Step 3: Solve your problem using pnorm( ). Note that

n <- 9821
p <- 0.5
mean <- n*p
sd <- sqrt(n*p*(1-p))
pnorm(q = 6101, mean = mean, sd = sd, lower.tail = F)

Step 4: State your conclusion. Our output gives us a p-value of 7.44e-128, meaning P < 0.05. We reject our H0, and state that toast lands butter side down more than is expected due to chance.

Great! You have used pnorm( ) to solve a problem. Now it’s time to practice on your own.

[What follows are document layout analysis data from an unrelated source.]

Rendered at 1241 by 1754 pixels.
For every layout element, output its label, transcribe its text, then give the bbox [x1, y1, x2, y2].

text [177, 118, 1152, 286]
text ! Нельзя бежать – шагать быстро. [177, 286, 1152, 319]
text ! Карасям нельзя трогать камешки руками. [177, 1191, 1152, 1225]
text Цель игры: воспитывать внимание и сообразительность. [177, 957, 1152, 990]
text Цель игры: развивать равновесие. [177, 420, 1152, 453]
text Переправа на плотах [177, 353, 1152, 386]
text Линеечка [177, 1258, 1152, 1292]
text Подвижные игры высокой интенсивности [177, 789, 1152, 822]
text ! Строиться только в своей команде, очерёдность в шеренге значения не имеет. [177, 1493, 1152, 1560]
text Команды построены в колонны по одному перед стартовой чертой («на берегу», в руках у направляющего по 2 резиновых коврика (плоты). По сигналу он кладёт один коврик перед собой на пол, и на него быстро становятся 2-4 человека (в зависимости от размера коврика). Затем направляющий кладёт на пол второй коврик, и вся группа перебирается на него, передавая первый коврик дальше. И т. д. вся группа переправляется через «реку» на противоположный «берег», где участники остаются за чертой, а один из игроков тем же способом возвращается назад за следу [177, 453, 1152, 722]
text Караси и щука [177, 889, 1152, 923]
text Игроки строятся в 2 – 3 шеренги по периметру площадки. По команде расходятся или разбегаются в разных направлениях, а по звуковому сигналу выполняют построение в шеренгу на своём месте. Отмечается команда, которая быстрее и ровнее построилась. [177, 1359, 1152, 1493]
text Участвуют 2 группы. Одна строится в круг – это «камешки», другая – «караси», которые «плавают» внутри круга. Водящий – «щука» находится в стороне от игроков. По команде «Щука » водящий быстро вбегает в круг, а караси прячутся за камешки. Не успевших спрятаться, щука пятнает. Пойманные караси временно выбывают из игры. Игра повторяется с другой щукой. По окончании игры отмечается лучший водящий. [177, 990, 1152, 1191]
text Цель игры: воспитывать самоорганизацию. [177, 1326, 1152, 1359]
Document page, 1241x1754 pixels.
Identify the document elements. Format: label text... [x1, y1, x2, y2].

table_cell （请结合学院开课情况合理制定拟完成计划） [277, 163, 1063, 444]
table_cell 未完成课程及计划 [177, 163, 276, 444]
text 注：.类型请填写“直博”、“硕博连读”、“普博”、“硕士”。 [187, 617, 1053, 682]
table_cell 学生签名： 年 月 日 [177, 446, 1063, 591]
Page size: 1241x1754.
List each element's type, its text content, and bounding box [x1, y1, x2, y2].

  1. Data from 1995 to 2008 in the USA show that 531 out of 648 people struck by lightning were men. We expect the proportion of men to be struck to be 50%. Given a normal approximation of the binomial distribution, test this hypothesis. Remember to follow the steps above. Consult the scenario table for help!

  2. The table below lists the means and standard deviations for several normal distributions. For each, a sample of 10 individuals was taken, and the mean calculated. Calculate the probability of obtaining a sample mean as extreme or more extreme than the sample means below from a random sample of 10 individuals. Follow your steps, and consult the scenario table.

mean standard deviation sample mean
14 5 15
15 3 15.5
72 50 45
  1. In 1991, birth weights in the United States were recorded. Birth weights followed a normal distribution with a mean of 3432 grams, and a standard devation of 482 g. What probability of babies fall outside of these expectations (weigh less than 2000 g and more than 5000 g)? What probability weigh between 2950 and 3914 g?